Sunday, 27 April 2008

Inside one of the brick rooms. Furniture is stacked in the middle to allow the floor to be cleaned. The door is open but the wooden rain shutters are closed. If the door was closed as well, for example against rain, you can see how the place becomes too dark for work. Even whitewash on the walls would help, and ideally if the walls were plastered and then painted you would have the ideal situation. But this is the relly when money is desperately short and everyone has to cut corners.
This is a new mud-brick classroom with a tin roof, but it still suffers from all the problems of durability and lack of light. It's not the answer to Shoywe's needs

Here's a close-up of the replacement rooms in brick. You can see the ventilation holes above the windows. But why, oh why, have they only put windows on one side? The room is still dark and gloomy inside, even on a day of brilliant sunshine!

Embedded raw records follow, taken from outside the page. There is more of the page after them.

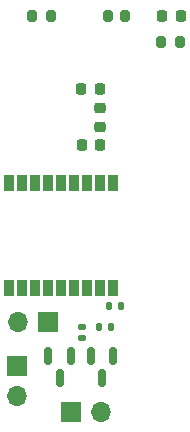
<source format=gbr>
%TF.GenerationSoftware,KiCad,Pcbnew,8.0.4*%
%TF.CreationDate,2024-09-13T17:58:40-07:00*%
%TF.ProjectId,gnss-test,676e7373-2d74-4657-9374-2e6b69636164,rev?*%
%TF.SameCoordinates,Original*%
%TF.FileFunction,Soldermask,Top*%
%TF.FilePolarity,Negative*%
%FSLAX46Y46*%
G04 Gerber Fmt 4.6, Leading zero omitted, Abs format (unit mm)*
G04 Created by KiCad (PCBNEW 8.0.4) date 2024-09-13 17:58:40*
%MOMM*%
%LPD*%
G01*
G04 APERTURE LIST*
G04 Aperture macros list*
%AMRoundRect*
0 Rectangle with rounded corners*
0 $1 Rounding radius*
0 $2 $3 $4 $5 $6 $7 $8 $9 X,Y pos of 4 corners*
0 Add a 4 corners polygon primitive as box body*
4,1,4,$2,$3,$4,$5,$6,$7,$8,$9,$2,$3,0*
0 Add four circle primitives for the rounded corners*
1,1,$1+$1,$2,$3*
1,1,$1+$1,$4,$5*
1,1,$1+$1,$6,$7*
1,1,$1+$1,$8,$9*
0 Add four rect primitives between the rounded corners*
20,1,$1+$1,$2,$3,$4,$5,0*
20,1,$1+$1,$4,$5,$6,$7,0*
20,1,$1+$1,$6,$7,$8,$9,0*
20,1,$1+$1,$8,$9,$2,$3,0*%
G04 Aperture macros list end*
%ADD10RoundRect,0.225000X-0.225000X-0.250000X0.225000X-0.250000X0.225000X0.250000X-0.225000X0.250000X0*%
%ADD11R,1.700000X1.700000*%
%ADD12O,1.700000X1.700000*%
%ADD13RoundRect,0.200000X-0.200000X-0.275000X0.200000X-0.275000X0.200000X0.275000X-0.200000X0.275000X0*%
%ADD14RoundRect,0.140000X-0.140000X-0.170000X0.140000X-0.170000X0.140000X0.170000X-0.140000X0.170000X0*%
%ADD15RoundRect,0.140000X-0.170000X0.140000X-0.170000X-0.140000X0.170000X-0.140000X0.170000X0.140000X0*%
%ADD16RoundRect,0.200000X0.200000X0.300000X-0.200000X0.300000X-0.200000X-0.300000X0.200000X-0.300000X0*%
%ADD17RoundRect,0.218750X-0.256250X0.218750X-0.256250X-0.218750X0.256250X-0.218750X0.256250X0.218750X0*%
%ADD18RoundRect,0.150000X-0.150000X0.587500X-0.150000X-0.587500X0.150000X-0.587500X0.150000X0.587500X0*%
%ADD19R,0.838200X1.397000*%
G04 APERTURE END LIST*
D10*
%TO.C,C4*%
X163155000Y-63240000D03*
X164705000Y-63240000D03*
%TD*%
D11*
%TO.C,J2*%
X162175000Y-85825000D03*
D12*
X164715000Y-85825000D03*
%TD*%
D13*
%TO.C,R1*%
X169795000Y-54530000D03*
X171445000Y-54530000D03*
%TD*%
%TO.C,R2*%
X158895000Y-52330000D03*
X160545000Y-52330000D03*
%TD*%
D10*
%TO.C,C6*%
X169945000Y-52330000D03*
X171495000Y-52330000D03*
%TD*%
%TO.C,C5*%
X163095000Y-58530000D03*
X164645000Y-58530000D03*
%TD*%
D14*
%TO.C,C1*%
X165440000Y-76880000D03*
X166400000Y-76880000D03*
%TD*%
D15*
%TO.C,C2*%
X163170000Y-78670000D03*
X163170000Y-79630000D03*
%TD*%
D11*
%TO.C,J1*%
X157650000Y-81925000D03*
D12*
X157650000Y-84465000D03*
%TD*%
D11*
%TO.C,J3*%
X160275000Y-78200000D03*
D12*
X157735000Y-78200000D03*
%TD*%
D16*
%TO.C,AE1*%
X166780000Y-52340000D03*
X165380000Y-52340000D03*
%TD*%
D17*
%TO.C,L1*%
X164670000Y-60142500D03*
X164670000Y-61717500D03*
%TD*%
D18*
%TO.C,Q2*%
X162200000Y-81087500D03*
X160300000Y-81087500D03*
X161250000Y-82962500D03*
%TD*%
D19*
%TO.C,U1*%
X157000001Y-75358500D03*
X158099999Y-75358500D03*
X159199999Y-75358500D03*
X160300000Y-75358500D03*
X161400000Y-75358500D03*
X162500000Y-75358500D03*
X163600001Y-75358500D03*
X164700001Y-75358500D03*
X165800001Y-75358500D03*
X165799999Y-66443100D03*
X164700001Y-66443100D03*
X163600001Y-66443100D03*
X162500000Y-66443100D03*
X161400000Y-66443100D03*
X160300000Y-66443100D03*
X159199999Y-66443100D03*
X158099999Y-66443100D03*
X156999999Y-66443100D03*
%TD*%
D14*
%TO.C,C3*%
X164610000Y-78620000D03*
X165570000Y-78620000D03*
%TD*%
D18*
%TO.C,Q1*%
X165800000Y-81087500D03*
X163900000Y-81087500D03*
X164850000Y-82962500D03*
%TD*%
M02*

</source>
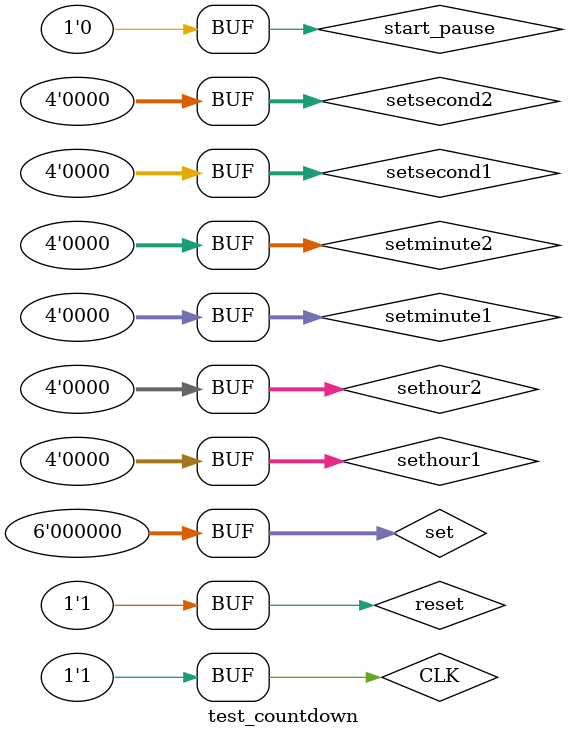
<source format=v>
`timescale 1ns / 1ns

module test_countdown();
        reg CLK;
        reg reset;
        reg [5:0]set;
        wire clock_clk; //1Hz  
        wire scan_clk; //1kHZ
		reg [5:0] set;
		reg [3:0] sethour1;
		reg [3:0] sethour2;
		reg [3:0] setminute1;
		reg [3:0] setminute2;
		reg [3:0] setsecond1;
		reg [3:0] setsecond2;
		reg start_pause;
		wire [11:0]display_out;
divclk_scan test_myscan_clk( //Êä³ö1000HzÉ¨ÃèÊ±ÖÓ
        .CLK(CLK), 
        .reset(reset),
        .scan_clk(scan_clk) 
 );

divclk_1Hz test_myclock_clk( //Êä³ö1Hz¼ÆÊ±Ê±ÖÓ
        .CLK(CLK), 
        .reset(reset),
        .clock_clk(clock_clk)
);
countdown mycd(
        .CLK(CLK),
        .clock_clk(clock_clk), 
        .scan_clk(scan_clk), 
        .reset(reset), 
        .set(set),
        
        .start_pause(start_pause),
        .sethour1(sethour1),
        .sethour2(sethour2),
        .setminute1(setminute1),
        .setminute2(setminute2),
        .setsecond1(setsecond1),
        .setsecond2(setsecond2),
    
        .clock_seg(display_out[7:0]),
        .seln(display_out[11:8])
    );
initial begin 
		sethour1  <= 4'b0;
		sethour2  <= 4'b0;
		setminute1<= 4'b0;
		setminute2<= 4'b0;
		setsecond1<= 4'b0;
		setsecond2<= 4'b0;
		reset <= 1'b0;
        set <= 6'b0;   
        start_pause <=0; 
		#5;
		reset <= 1'b1;
end
always begin
	CLK = 1'b0;
	#5;
	CLK=1'b1;
	#5;
end
always begin
    start_pause <= 1'b1;
    #100000;
    start_pause <= 1'b0;
end

endmodule



</source>
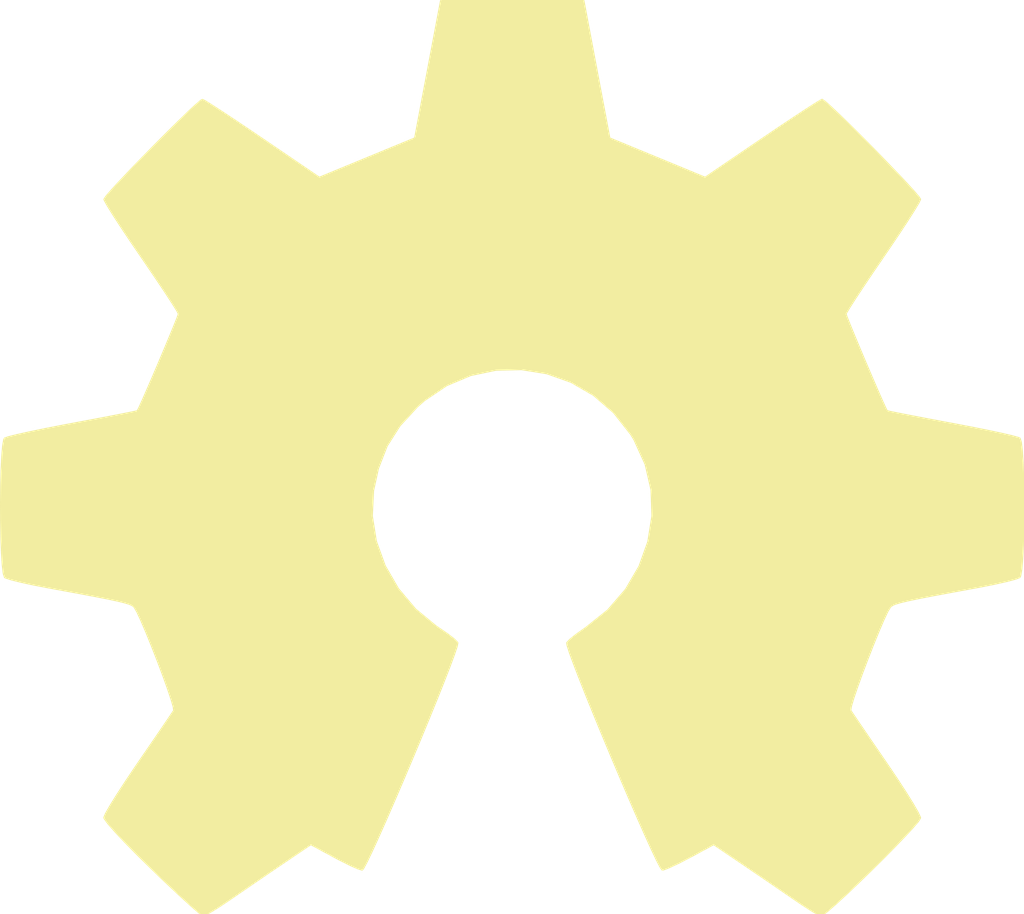
<source format=kicad_pcb>
(kicad_pcb (version 20211014) (generator pcbnew)

  (general
    (thickness 1.6)
  )

  (paper "A4")
  (layers
    (0 "F.Cu" signal)
    (31 "B.Cu" signal)
    (32 "B.Adhes" user "B.Adhesive")
    (33 "F.Adhes" user "F.Adhesive")
    (34 "B.Paste" user)
    (35 "F.Paste" user)
    (36 "B.SilkS" user "B.Silkscreen")
    (37 "F.SilkS" user "F.Silkscreen")
    (38 "B.Mask" user)
    (39 "F.Mask" user)
    (40 "Dwgs.User" user "User.Drawings")
    (41 "Cmts.User" user "User.Comments")
    (42 "Eco1.User" user "User.Eco1")
    (43 "Eco2.User" user "User.Eco2")
    (44 "Edge.Cuts" user)
    (45 "Margin" user)
    (46 "B.CrtYd" user "B.Courtyard")
    (47 "F.CrtYd" user "F.Courtyard")
    (48 "B.Fab" user)
    (49 "F.Fab" user)
  )

  (setup
    (pad_to_mask_clearance 0.0762)
    (solder_mask_min_width 0.1016)
    (pad_to_paste_clearance_ratio -0.1)
    (pcbplotparams
      (layerselection 0x00010fc_ffffffff)
      (disableapertmacros false)
      (usegerberextensions false)
      (usegerberattributes true)
      (usegerberadvancedattributes true)
      (creategerberjobfile true)
      (svguseinch false)
      (svgprecision 6)
      (excludeedgelayer true)
      (plotframeref false)
      (viasonmask false)
      (mode 1)
      (useauxorigin false)
      (hpglpennumber 1)
      (hpglpenspeed 20)
      (hpglpendiameter 15.000000)
      (dxfpolygonmode true)
      (dxfimperialunits true)
      (dxfusepcbnewfont true)
      (psnegative false)
      (psa4output false)
      (plotreference true)
      (plotvalue true)
      (plotinvisibletext false)
      (sketchpadsonfab false)
      (subtractmaskfromsilk false)
      (outputformat 1)
      (mirror false)
      (drillshape 1)
      (scaleselection 1)
      (outputdirectory "")
    )
  )

  (net 0 "")

  (footprint "Symbol:OSHW-Symbol_6.7x6mm_SilkScreen" (layer "F.Cu") (at 140 100.2))

)

</source>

This is part of the block of brick classrooms built to replace the mudbrick ones which collapsed last year. In true Rwandan style they salvaged most of the roof tiles from the old building; you'll notice the've only neede to buy a small patch of new tiles! There's by far the best rooms in the school - but they lost five and could only afford to replace four. Some one class is always being taught outside at the moment. The children migrate around the schol buildings during the day, trying to find a patch of shade. Since the only shade is the sahows of the other existing buildings, it means the class is ranged in a long thin line right outside the windows of another room, with all their noise and distraction. Not exactly a brilliant teaching environment.

This is a close-up to show you details of the wall construction. The mud bricks are crumbling away, and it seems as though the only thing supporting the enormous weight of the tiled roof is the thin skin of plaster on the outside of the wall. What happens to this room, and the children inside it, when we have the next earthquake?

This is a block of 6 toilets. During a hot day you can smell them from twenty paces, and a stream of effluent runs out of the doors and away down the hill. (I took this photo during the Easter holidays when the toilets weren't in use). There are 14 loos for 2103 pupils, and no separate loos for the 30 staff. The ratio of people per toilet is well over 150:1.


At least there is water next to the toilets

There are serious cracks in the walls, and if you knock on them with your fist you can hear a void behind the skin of plaster. One classroom block at this school collapsed last year. What's holding up the roof in the building? And how sfe is it for the 300+ children crammed into the rooms inside it?